夏休みの学習、ここがポイント!【高3・数学】

「ニガテを克服したい」「秋からの成績伸長につなげたい」など、志望校合格に向けての夏休みの学習にそれぞれテーマをもっているはずです。家庭での自学自習が中心になる夏休みは、各教科の学習上の山場、ポイントを理解したうえで、学習プランを立てることが重要になります。今回は、高3・数学の夏の勉強法のポイントを、進研ゼミ『高校講座』の教材開発担当者がアドバイスします。

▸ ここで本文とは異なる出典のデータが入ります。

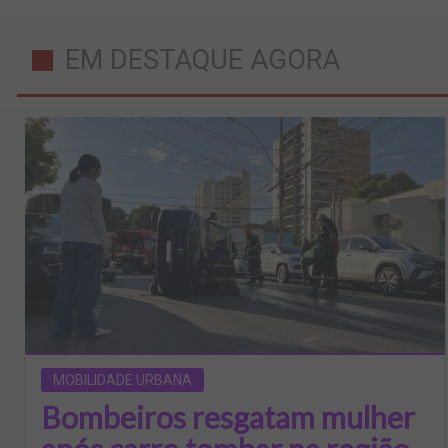
EM DESTAQUE AGORA
MOBILIDADE URBANA
Bombeiros resgatam mulher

理系の人は、数IIIを固めるためにも高1、高2の復習を!

 高3生の夏の数学の学習計画は、文系と理系で大きく異なります。それは数学IIIの有無によるものです。

 

理系の高3生が履修する数学IIIは、大学での学びの基礎となる部分ですから、内容が難解なのは当然です。ただし、だからといって、理系の人は夏休み、数学IIIばかりを勉強すればよいかと言えば、そんなことはありません。夏休みは、まずは高1、高2の復習、特に2年生で学んだ「微分法・積分法」の理解が重要です。これは、数学IIIで学ぶ「微分法・積分法」の土台になっているからです。

 

高1、高2の復習で、活用したいのはこれまで受験した模試の結果表です。自分のどこに穴があるのかが模試の結果表からわかりますから、弱点を把握し、重点的に学習するための指標になります。自分の弱点に当たる問題を優先的に、複数回取り組むようにします。できない問題が出てきたら、場合によっては教科書に戻るなど、理解できるところまで立ち返ります。高1と高2の内容を固めることを大切にしてください。

 

それと並行して、数学IIIの学習にも取り組みます。ただし、授業で習った基礎事項を復習し、標準的な問題を解けるかどうかチェックするくらいでよいでしょう。入試問題を使った実戦的な学習は、数学IIIに関しては秋からで大丈夫です。

 

数学IIIはそれまでの数学より発展的な概念を学び、さらに複雑な計算も求められます。だから数学が得意な理系の生徒でもつまずくことがあるのです。そして、その原因のひとつは高2までの内容の理解が、実は完璧ではなかったというケースがあるのです。逆に言えば、数学IIIでつまずいた人は、その原因を探ることで、高1、高2の学習内容を完璧に理解するチャンスを得たと言えるでしょう。

 

 

文系の人は、理解が不十分な単元を教科書で復習

 文系の高3生は、1学期の数学の授業は、1年生、2年生の復習、そして演習が中心だったかもしれません。なかには、「3年になって、問題演習が始まって、いきなり解けなくなってしまった」と焦っている人もいるでしょう。問題を解いてわからなかったときは、場合によっては教科書に立ち返るのは文系も理系も同じです。

 

一部の難関大学を除けば、多くの文系受験生にとっては、数学はセンター試験を突破するのが最大の目標です。夏休み、学校から与えられた宿題で各単元を理解することが、そのままセンター試験対策になるのです。とはいえ、センター試験の形式演習はまだこの時期は取り組む必要はありません。それよりも苦手な分野をなくし、得点力を上げることが重要です。

 

数学が苦手な人は、焦って難問に取り組まないことが大切です。センター試験の問題にも、大問の中の後半の小問などでは、複雑な内容の出題があります。数学が苦手な人は、そうした問題までも夏休みの段階で完答できるようになる必要はありません。確実に完答すべき問題でしっかりと得点できるように、基礎〜標準レベルの問題の演習を繰り返しましょう。

 

理系の生徒も文系の生徒も、秋以降はマーク演習や個別大模試、過去問研究などで、学習内容はより個別化していきます。理科や地歴・公民など、他教科の学習にも時間をますます割かなければいけません。教科書に戻って勉強できる最後のチャンスがこの夏休みだという覚悟で、基礎固めに取り組んでください。

 

長い夏休みを少しでも有効に使うため、効率的な学習計画を立てて、実行していきましょう。